= Task =
Each line that includes the word "Configurar" should be copied from the records.

= Records to use =
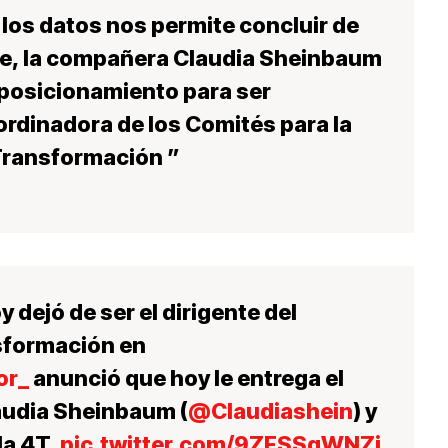
e los datos nos permite concluir de
ue, la compañera Claudia Sheinbaum
 posicionamiento para ser
dinadora de los Comités para la
Transformación ”
y dejó de ser el dirigente del
sformación en
or_
anunció que hoy le entrega el
audia Sheinbaum (
@Claudiashein
) y
la 4T.
pic.twitter.com/9ZFSSgWNZj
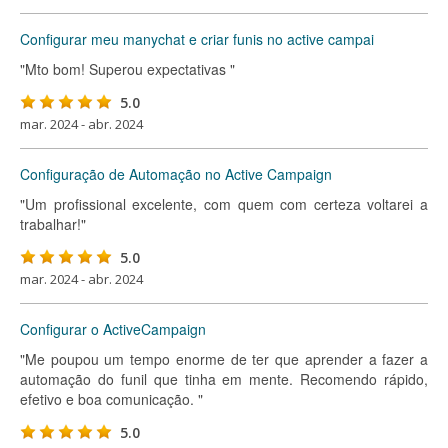
Configurar meu manychat e criar funis no active campai
"Mto bom! Superou expectativas "
5.0
mar. 2024 - abr. 2024
Configuração de Automação no Active Campaign
"Um profissional excelente, com quem com certeza voltarei a
trabalhar!"
5.0
mar. 2024 - abr. 2024
Configurar o ActiveCampaign
"Me poupou um tempo enorme de ter que aprender a fazer a
automação do funil que tinha em mente. Recomendo rápido,
efetivo e boa comunicação. "
5.0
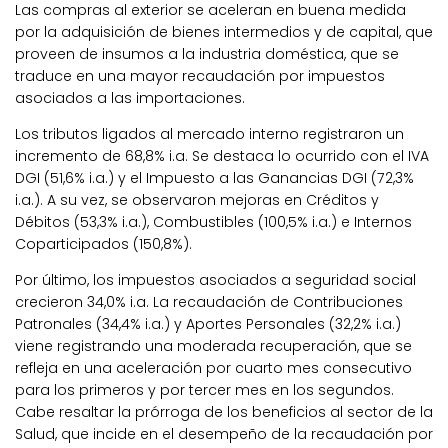
Las compras al exterior se aceleran en buena medida
por la adquisición de bienes intermedios y de capital, que
proveen de insumos a la industria doméstica, que se
traduce en una mayor recaudación por impuestos
asociados a las importaciones.
Los tributos ligados al mercado interno registraron un
incremento de 68,8% i.a. Se destaca lo ocurrido con el IVA
DGI (51,6% i.a.) y el Impuesto a las Ganancias DGI (72,3%
i.a.). A su vez, se observaron mejoras en Créditos y
Débitos (53,3% i.a.), Combustibles (100,5% i.a.) e Internos
Coparticipados (150,8%).
Por último, los impuestos asociados a seguridad social
crecieron 34,0% i.a. La recaudación de Contribuciones
Patronales (34,4% i.a.) y Aportes Personales (32,2% i.a.)
viene registrando una moderada recuperación, que se
refleja en una aceleración por cuarto mes consecutivo
para los primeros y por tercer mes en los segundos.
Cabe resaltar la prórroga de los beneficios al sector de la
Salud, que incide en el desempeño de la recaudación por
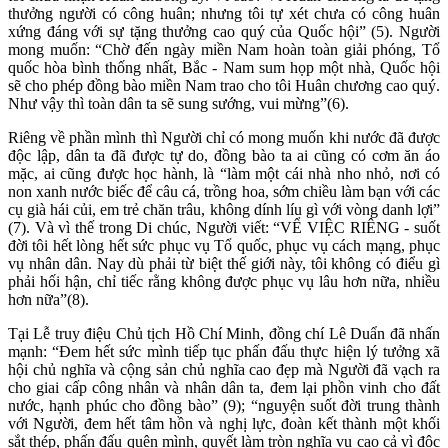
thưởng người có công huân; nhưng tôi tự xét chưa có công huân
xứng đáng với sự tặng thưởng cao quý của Quốc hội” (5). Người
mong muốn: “Chờ đến ngày miền Nam hoàn toàn giải phóng, Tổ
quốc hòa bình thống nhất, Bắc - Nam sum họp một nhà, Quốc hội
sẽ cho phép đồng bào miền Nam trao cho tôi Huân chương cao quý.
Như vậy thì toàn dân ta sẽ sung sướng, vui mừng”(6).
Riêng về phần mình thì Người chỉ có mong muốn khi nước đã được
độc lập, dân ta đã được tự do, đồng bào ta ai cũng có cơm ăn áo
mặc, ai cũng được học hành, là “làm một cái nhà nho nhỏ, nơi có
non xanh nước biếc để câu cá, trồng hoa, sớm chiều làm bạn với các
cụ già hái củi, em trẻ chăn trâu, không dính líu gì với vòng danh lợi”
(7). Và vì thế trong Di chúc, Người viết: “VỂ VIỆC RIÊNG - suốt
đời tôi hết lòng hết sức phục vụ Tổ quốc, phục vụ cách mạng, phục
vụ nhân dân. Nay dù phải từ biệt thế giới này, tôi không có điểu gì
phải hối hận, chỉ tiếc rằng không được phục vụ lâu hơn nữa, nhiều
hơn nữa”(8).
Tại Lễ truy điệu Chủ tịch Hồ Chí Minh, đồng chí Lê Duẩn đã nhấn
mạnh: “Đem hết sức mình tiếp tục phấn đấu thực hiện lý tưởng xã
hội chủ nghĩa và cộng sản chủ nghĩa cao đẹp mà Người đã vạch ra
cho giai cấp công nhân và nhân dân ta, đem lại phồn vinh cho đất
nước, hạnh phúc cho đồng bào” (9); “nguyện suốt đời trung thành
với Người, đem hết tâm hồn và nghị lực, đoàn kết thành một khối
sắt thép, phấn đấu quên mình, quyết làm tròn nghĩa vụ cao cả vì độc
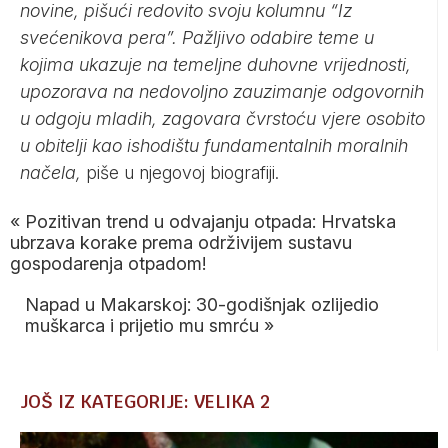
novine, pišući redovito svoju kolumnu “Iz
svećenikova pera”. Pažljivo odabire teme u
kojima ukazuje na temeljne duhovne vrijednosti,
upozorava na nedovoljno zauzimanje odgovornih
u odgoju mladih, zagovara čvrstoću vjere osobito
u obitelji kao ishodištu fundamentalnih moralnih
načela,
piše u njegovoj biografiji.
«
Pozitivan trend u odvajanju otpada: Hrvatska
ubrzava korake prema održivijem sustavu
gospodarenja otpadom!
Napad u Makarskoj: 30-godišnjak ozlijedio
muškarca i prijetio mu smrću
»
JOŠ IZ KATEGORIJE: VELIKA 2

= Expected answer =
Configurar meu manychat e criar funis no active campai
Configurar o ActiveCampaign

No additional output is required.